Could you write out every line of the entries below, word for word and in the same order, with no changes?

Collected data entries:
⁂

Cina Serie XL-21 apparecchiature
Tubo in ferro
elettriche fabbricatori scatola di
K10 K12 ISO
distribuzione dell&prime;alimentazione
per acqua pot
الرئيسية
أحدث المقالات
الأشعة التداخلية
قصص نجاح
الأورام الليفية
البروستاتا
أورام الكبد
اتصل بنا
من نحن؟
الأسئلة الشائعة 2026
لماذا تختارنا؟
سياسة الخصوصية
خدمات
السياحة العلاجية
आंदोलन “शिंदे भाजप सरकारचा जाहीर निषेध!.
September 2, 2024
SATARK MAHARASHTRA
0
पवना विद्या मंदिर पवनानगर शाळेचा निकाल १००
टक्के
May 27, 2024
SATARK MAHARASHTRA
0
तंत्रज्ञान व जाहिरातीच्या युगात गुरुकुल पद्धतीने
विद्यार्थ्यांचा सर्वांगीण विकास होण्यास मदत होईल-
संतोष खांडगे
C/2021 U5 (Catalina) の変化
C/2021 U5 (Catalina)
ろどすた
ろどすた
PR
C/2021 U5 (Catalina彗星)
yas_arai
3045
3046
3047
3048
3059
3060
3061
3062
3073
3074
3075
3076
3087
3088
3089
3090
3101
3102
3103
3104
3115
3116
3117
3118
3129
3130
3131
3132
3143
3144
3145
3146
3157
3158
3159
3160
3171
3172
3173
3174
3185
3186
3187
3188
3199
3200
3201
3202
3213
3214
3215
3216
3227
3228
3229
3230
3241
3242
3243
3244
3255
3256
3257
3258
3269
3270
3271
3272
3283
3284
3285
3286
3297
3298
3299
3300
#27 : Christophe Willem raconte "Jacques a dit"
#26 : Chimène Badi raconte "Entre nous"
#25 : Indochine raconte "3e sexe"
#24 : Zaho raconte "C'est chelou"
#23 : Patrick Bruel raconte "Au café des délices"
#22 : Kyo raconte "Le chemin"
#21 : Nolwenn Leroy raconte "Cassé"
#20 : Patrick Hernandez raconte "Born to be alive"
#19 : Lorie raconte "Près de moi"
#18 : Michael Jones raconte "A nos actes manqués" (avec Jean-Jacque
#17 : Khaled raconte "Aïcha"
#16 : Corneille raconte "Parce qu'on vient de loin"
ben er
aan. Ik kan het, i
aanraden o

⁂

■ **Exercise response**:
Cina Serie XL-21 apparecchiature
Tubo in ferro
elettriche fabbricatori scatola di
K10 K12 ISO
distribuzione dell&prime;alimentazione
per acqua pot
الرئيسية
أحدث المقالات
الأشعة التداخلية
قصص نجاح
الأورام الليفية
البروستاتا
أورام الكبد
اتصل بنا
من نحن؟
الأسئلة الشائعة 2026
لماذا تختارنا؟
سياسة الخصوصية
خدمات
السياحة العلاجية
आंदोलन “शिंदे भाजप सरकारचा जाहीर निषेध!.
September 2, 2024
SATARK MAHARASHTRA
0
पवना विद्या मंदिर पवनानगर शाळेचा निकाल १००
टक्के
May 27, 2024
SATARK MAHARASHTRA
0
तंत्रज्ञान व जाहिरातीच्या युगात गुरुकुल पद्धतीने
विद्यार्थ्यांचा सर्वांगीण विकास होण्यास मदत होईल-
संतोष खांडगे
C/2021 U5 (Catalina) の変化
C/2021 U5 (Catalina)
ろどすた
ろどすた
PR
C/2021 U5 (Catalina彗星)
yas_arai
3045
3046
3047
3048
3059
3060
3061
3062
3073
3074
3075
3076
3087
3088
3089
3090
3101
3102
3103
3104
3115
3116
3117
3118
3129
3130
3131
3132
3143
3144
3145
3146
3157
3158
3159
3160
3171
3172
3173
3174
3185
3186
3187
3188
3199
3200
3201
3202
3213
3214
3215
3216
3227
3228
3229
3230
3241
3242
3243
3244
3255
3256
3257
3258
3269
3270
3271
3272
3283
3284
3285
3286
3297
3298
3299
3300
#27 : Christophe Willem raconte "Jacques a dit"
#26 : Chimène Badi raconte "Entre nous"
#25 : Indochine raconte "3e sexe"
#24 : Zaho raconte "C'est chelou"
#23 : Patrick Bruel raconte "Au café des délices"
#22 : Kyo raconte "Le chemin"
#21 : Nolwenn Leroy raconte "Cassé"
#20 : Patrick Hernandez raconte "Born to be alive"
#19 : Lorie raconte "Près de moi"
#18 : Michael Jones raconte "A nos actes manqués" (avec Jean-Jacque
#17 : Khaled raconte "Aïcha"
#16 : Corneille raconte "Parce qu'on vient de loin"
ben er
aan. Ik kan het, i
aanraden o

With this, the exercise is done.